(Beginning of Given information)

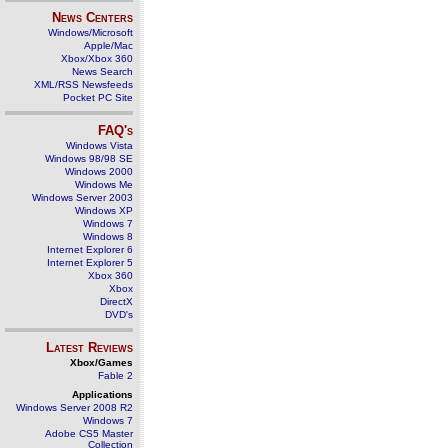
News Centers
Windows/Microsoft
Apple/Mac
Xbox/Xbox 360
News Search
XML/RSS Newsfeeds
Pocket PC Site
FAQ's
Windows Vista
Windows 98/98 SE
Windows 2000
Windows Me
Windows Server 2003
Windows XP
Windows 7
Windows 8
Internet Explorer 6
Internet Explorer 5
Xbox 360
Xbox
DirectX
DVD's
Latest Reviews
Xbox/Games
Fable 2
Applications
Windows Server 2008 R2
Windows 7
Adobe CS5 Master
Collection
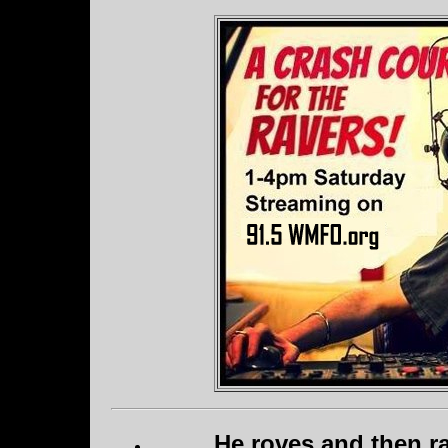
He roves and then ra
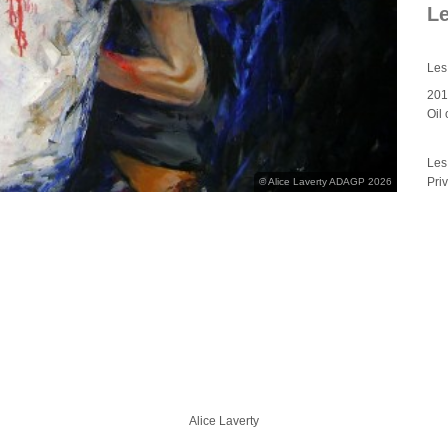
L
Les
20
Oil
Les
Pri
© Alice Laverty ADAGP 2026
Alice Laverty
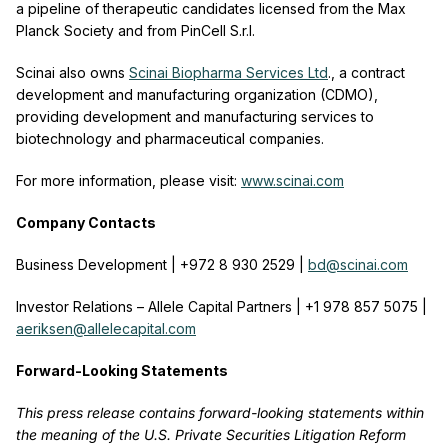
a pipeline of therapeutic candidates licensed from the Max
Planck Society and from PinCell S.r.l.
Scinai also owns
Scinai Biopharma Services Ltd
., a contract
development and manufacturing organization (CDMO),
providing development and manufacturing services to
biotechnology and pharmaceutical companies.
For more information, please visit:
www.scinai.com
Company Contacts
Business Development | +972 8 930 2529 |
bd@scinai.com
Investor Relations – Allele Capital Partners | +1 978 857 5075 |
aeriksen@allelecapital.com
Forward-Looking Statements
This press release contains forward-looking statements within
the meaning of the U.S. Private Securities Litigation Reform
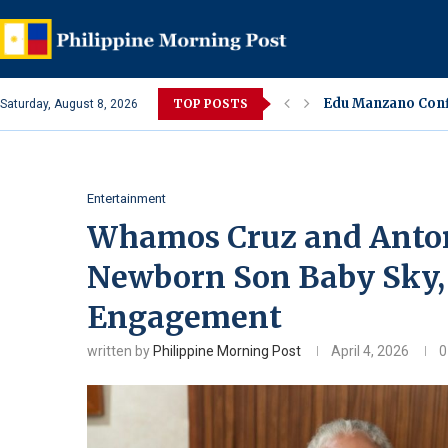
Edu Manzano Conf
TOP POSTS
Saturday, August 8, 2026
Sharon Cuneta Un
Alleged Spa Alter
Lara Quigaman Rev
Eula Bautista Co
Ivana Alawi, Alexi
Jake Cuenca Confi
Amaranth or Kulit
Jessa Zaragoza an
Entertainment
Whamos Cruz and Anton
Newborn Son Baby Sky,
Engagement
written by
Philippine Morning Post
April 4, 2026
0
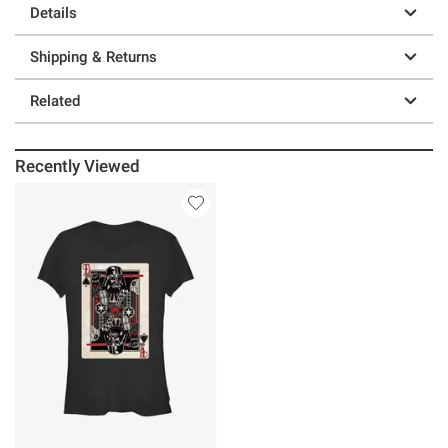
Details
Shipping & Returns
Related
Recently Viewed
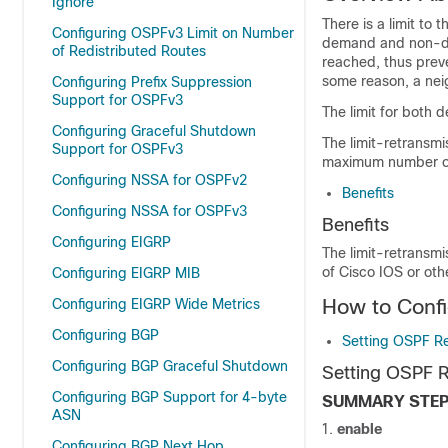
Ignore
There is a limit t
Configuring OSPFv3 Limit on Number
demand and non-dema
of Redistributed Routes
reached, thus preve
some reason, a nei
Configuring Prefix Suppression
Support for OSPFv3
The limit for both 
Configuring Graceful Shutdown
The limit-retransmi
Support for OSPFv3
maximum number of 
Configuring NSSA for OSPFv2
Benefits
Configuring NSSA for OSPFv3
Benefits
Configuring EIGRP
The limit-retransm
of Cisco IOS or oth
Configuring EIGRP MIB
How to Confi
Configuring EIGRP Wide Metrics
Configuring BGP
Setting OSPF Re
Configuring BGP Graceful Shutdown
Setting OSPF R
Configuring BGP Support for 4-byte
SUMMARY STE
ASN
enable
Configuring BGP Next Hop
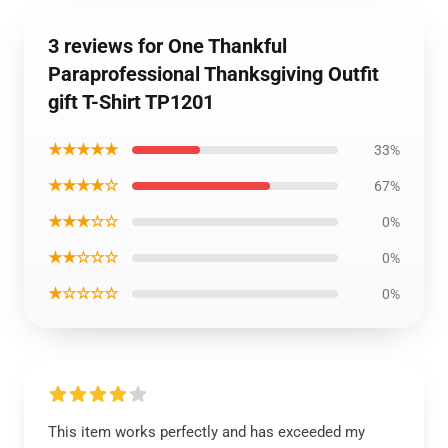
3 reviews for One Thankful
Paraprofessional Thanksgiving Outfit
gift T-Shirt TP1201
★★★★★
33%
★★★★☆
67%
★★★☆☆
0%
★★☆☆☆
0%
★☆☆☆☆
0%
This item works perfectly and has exceeded my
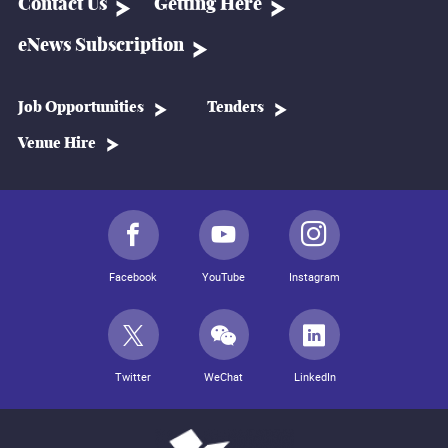
Contact Us
Getting Here
eNews Subscription
Job Opportunities
Tenders
Venue Hire
Facebook
YouTube
Instagram
Twitter
WeChat
LinkedIn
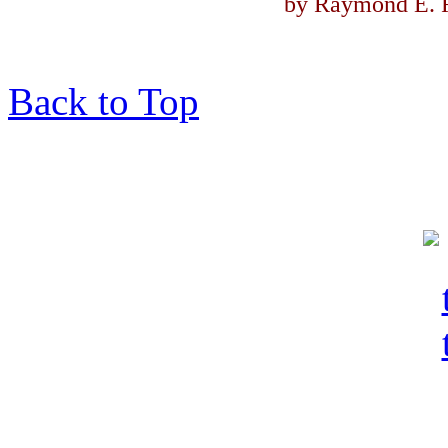
by Raymond E. F
Back to Top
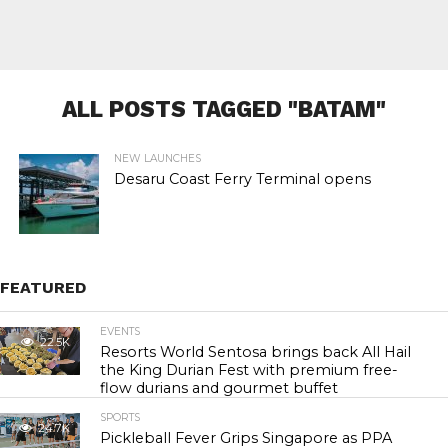
ALL POSTS TAGGED "BATAM"
NEW LAUNCHES
Desaru Coast Ferry Terminal opens
FEATURED
EVENTS
22.5K
Resorts World Sentosa brings back All Hail
the King Durian Fest with premium free-
flow durians and gourmet buffet
SPORTS
24.7K
Pickleball Fever Grips Singapore as PPA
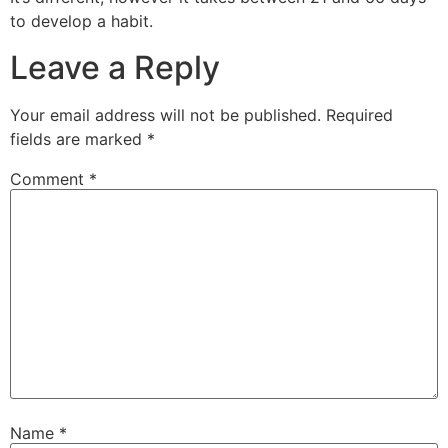
to develop a habit.
Leave a Reply
Your email address will not be published.
Required
fields are marked
*
Comment
*
Name
*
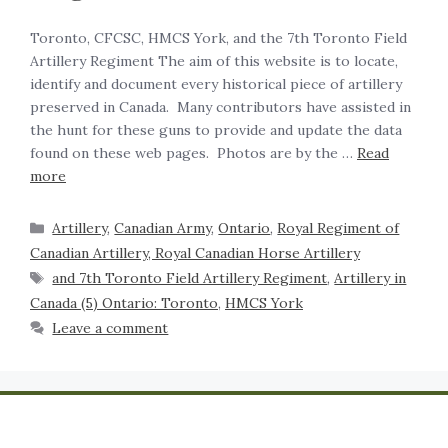
Toronto, CFCSC, HMCS York, and the 7th Toronto Field
Artillery Regiment The aim of this website is to locate,
identify and document every historical piece of artillery
preserved in Canada. Many contributors have assisted in
the hunt for these guns to provide and update the data
found on these web pages. Photos are by the …
Read
more
Artillery
,
Canadian Army
,
Ontario
,
Royal Regiment of
Canadian Artillery, Royal Canadian Horse Artillery
and 7th Toronto Field Artillery Regiment
,
Artillery in
Canada (5) Ontario: Toronto
,
HMCS York
Leave a comment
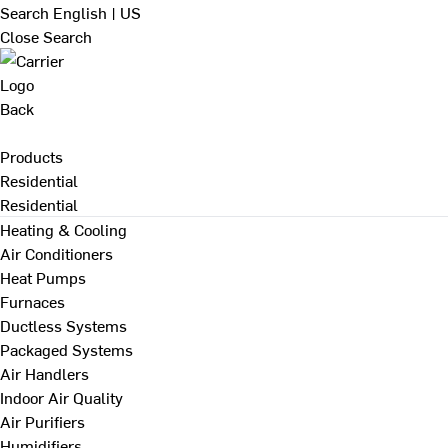
Search
English | US
Close Search
Back
Products
Residential
Residential
Heating & Cooling
Air Conditioners
Heat Pumps
Furnaces
Ductless Systems
Packaged Systems
Air Handlers
Indoor Air Quality
Air Purifiers
Humidifiers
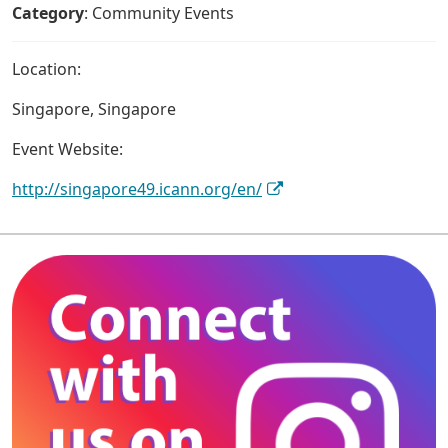
Category
: Community Events
Location:
Singapore, Singapore
Event Website:
http://singapore49.icann.org/en/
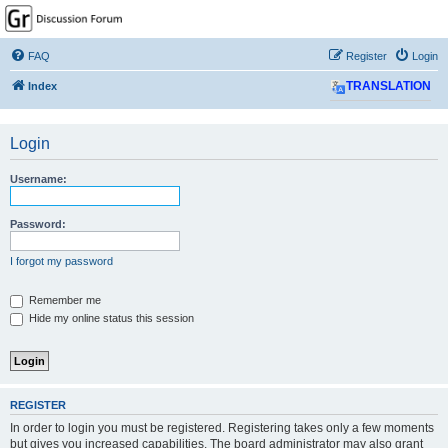
GPSrChive Discussion
Forum
FAQ
Register
Login
A Premier GPSr Information Resource
Index
TRANSLATION
Login
Username:
Password:
I forgot my password
Remember me
Hide my online status this session
REGISTER
In order to login you must be registered. Registering takes only a few moments
but gives you increased capabilities. The board administrator may also grant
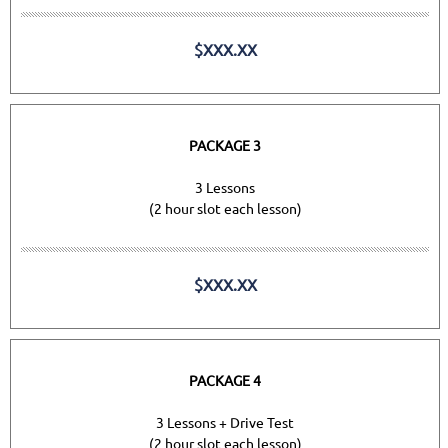
$XXX.XX
PACKAGE 3
3 Lessons
(2 hour slot each lesson)
$XXX.XX
PACKAGE 4
3 Lessons + Drive Test
(2 hour slot each lesson)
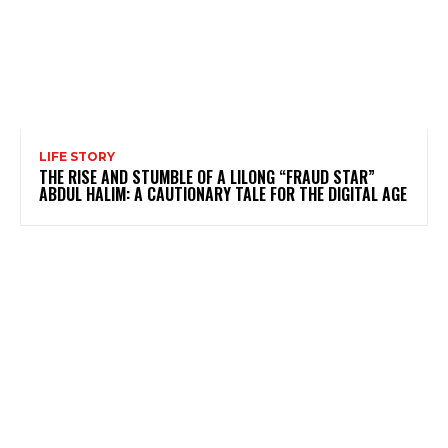
LIFE STORY
THE RISE AND STUMBLE OF A LILONG “FRAUD STAR”
ABDUL HALIM: A CAUTIONARY TALE FOR THE DIGITAL AGE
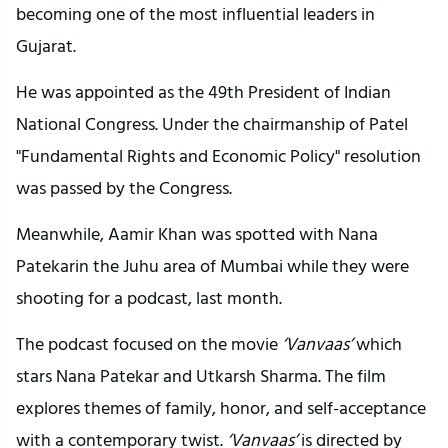
becoming one of the most influential leaders in
Gujarat.
He was appointed as the 49th President of Indian
National Congress. Under the chairmanship of Patel
"Fundamental Rights and Economic Policy" resolution
was passed by the Congress.
Meanwhile, Aamir Khan was spotted with Nana
Patekarin the Juhu area of Mumbai while they were
shooting for a podcast, last month.
The podcast focused on the movie
‘Vanvaas’
which
stars Nana Patekar and Utkarsh Sharma. The film
explores themes of family, honor, and self-acceptance
with a contemporary twist.
‘Vanvaas’
is directed by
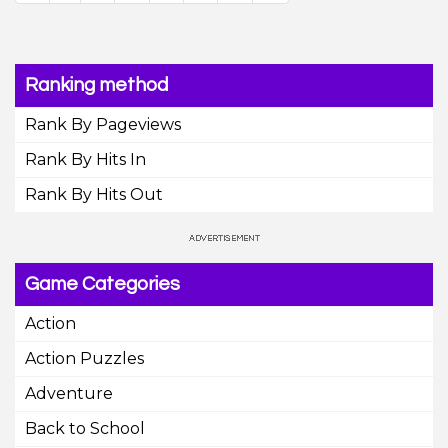
Ranking method
Rank By Pageviews
Rank By Hits In
Rank By Hits Out
Game Categories
Action
Action Puzzles
Adventure
Back to School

(End of Given information)

Pull out every line of the records above that contains the word "Regiment".

Artillery Regiment The aim of this website is to locate,
Royal Regiment of
and 7th Toronto Field Artillery Regiment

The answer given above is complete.